Download or read book Statebuilding by Imposition written by Reo Matsuzaki and published by Cornell University Press. This book was released on 2019-03-15 with total page 171 pages. Available in PDF, EPUB and Kindle. Book excerpt: How do modern states emerge from the turmoil of undergoverned spaces? This is the question Reo Matsuzaki ponders in Statebuilding by Imposition. Comparing Taiwan and the Philippines under the colonial rule of Japan and the United States, in the late nineteenth and early twentieth centuries, he shows similar situations produce different outcomes and yet lead us to one conclusion. Contemporary statebuilding efforts by the US and the UN start from the premise that strong states can and should be constructed through the establishment of representative government institutions, a liberalized economy, and laws that protect private property and advance personal liberties. But when statebuilding runs into widespread popular resistance, as it did in both Taiwan the Philippines, statebuilding success depends on reconfiguring the very fabric of society, embracing local elites rather than the broad population, and giving elites the power to discipline the people. In Taiwan under Japanese rule, local elites behaved as obedient and effective intermediaries and contributed to government authority; in the Philippines under US rule, they became the very cause of the state's weakness by aggrandizing wealth, corrupting the bureaucracy, and obstructing policy enforcement. As Statebuilding by Imposition details, Taiwanese and Filipino history teaches us that the imposition of democracy is no guarantee of success when forming a new state and that illiberal actions may actually be more effective. Matsuzaki's controversial political history forces us to question whether statebuilding, given what it would take for this to result in the construction of a strong state, is the best way to address undergoverned spaces in the world today.
Download or read book Report written by United States. Superintendent of Documents and published by . This book was released on 1901 with total page 294 pages. Available in PDF, EPUB and Kindle. Book excerpt:
Download or read book Annual Report of the Public Printer written by United States. Government Printing Office and published by . This book was released on 1911 with total page 556 pages.
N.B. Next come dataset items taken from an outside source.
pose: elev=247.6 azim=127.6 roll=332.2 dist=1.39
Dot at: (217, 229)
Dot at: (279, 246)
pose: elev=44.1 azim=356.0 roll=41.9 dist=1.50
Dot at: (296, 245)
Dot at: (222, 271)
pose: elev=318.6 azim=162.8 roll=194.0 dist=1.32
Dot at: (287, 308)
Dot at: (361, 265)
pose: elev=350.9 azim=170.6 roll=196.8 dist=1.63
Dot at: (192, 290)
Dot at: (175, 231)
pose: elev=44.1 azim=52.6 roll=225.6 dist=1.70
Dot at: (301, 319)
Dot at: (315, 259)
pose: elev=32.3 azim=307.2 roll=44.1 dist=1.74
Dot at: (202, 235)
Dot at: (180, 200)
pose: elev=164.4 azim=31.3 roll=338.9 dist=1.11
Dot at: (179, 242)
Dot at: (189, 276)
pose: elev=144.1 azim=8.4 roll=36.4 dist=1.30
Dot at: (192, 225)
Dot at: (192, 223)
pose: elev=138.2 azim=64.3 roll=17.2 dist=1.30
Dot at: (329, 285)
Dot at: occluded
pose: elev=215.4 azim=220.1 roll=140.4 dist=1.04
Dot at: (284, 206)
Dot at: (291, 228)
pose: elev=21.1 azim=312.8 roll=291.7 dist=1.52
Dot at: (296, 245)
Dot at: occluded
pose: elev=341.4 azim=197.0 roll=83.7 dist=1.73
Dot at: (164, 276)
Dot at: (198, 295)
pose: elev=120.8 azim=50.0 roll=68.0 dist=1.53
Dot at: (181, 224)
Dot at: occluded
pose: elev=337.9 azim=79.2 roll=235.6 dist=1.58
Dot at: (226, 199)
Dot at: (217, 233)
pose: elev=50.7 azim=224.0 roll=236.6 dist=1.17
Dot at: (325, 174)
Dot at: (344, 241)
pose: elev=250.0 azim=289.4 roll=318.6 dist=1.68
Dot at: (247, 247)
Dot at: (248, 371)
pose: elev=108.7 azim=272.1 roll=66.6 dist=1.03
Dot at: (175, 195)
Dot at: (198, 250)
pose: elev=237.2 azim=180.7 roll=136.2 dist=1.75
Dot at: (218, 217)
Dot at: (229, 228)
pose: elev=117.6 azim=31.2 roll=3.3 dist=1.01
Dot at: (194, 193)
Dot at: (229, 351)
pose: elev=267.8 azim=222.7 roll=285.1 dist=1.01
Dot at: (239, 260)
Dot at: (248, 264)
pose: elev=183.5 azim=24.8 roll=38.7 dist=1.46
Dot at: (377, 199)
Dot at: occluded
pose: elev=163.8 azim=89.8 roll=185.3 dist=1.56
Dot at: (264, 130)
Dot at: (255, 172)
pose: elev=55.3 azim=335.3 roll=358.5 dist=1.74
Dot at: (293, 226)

Available in PDF, EPUB and Kindle. Book excerpt:
Download or read book The Collection of Primitive Weapons and Armor of the Philippine Islands in the United States National Museum written by Herbert William Krieger and published by . This book was released on 1926 with total page 714 pages. Available in PDF, EPUB and Kindle. Book excerpt:
Download or read book Annual Report of the Superintendent of Documents written by United States. Superintendent of Documents and published by . This book was released on 1913 with total page 916 pages. Available in PDF, EPUB and Kindle. Book excerpt:
Download or read book Annual Report written by United States. Government Printing Office and published by . This book was released on 1920 with total page 596 pages. Available in PDF, EPUB and Kindle. Book excerpt:
Download or read book The Closing of the Frontier written by John G. Butcher and published by Institute of Southeast Asian Studies. This book was released on 2004 with total page 476 pages. Available in PDF, EPUB and Kindle. Book excerpt: This book is a history of the marine fisheries of Southeast Asia. It takes as its central theme the movement of fisheries into new fishing grounds, particularly the diverse ecosystems that make up the seas of Southeast Asia. This process accelerated between the 1950s and 1970s in what the author calls the great fish race.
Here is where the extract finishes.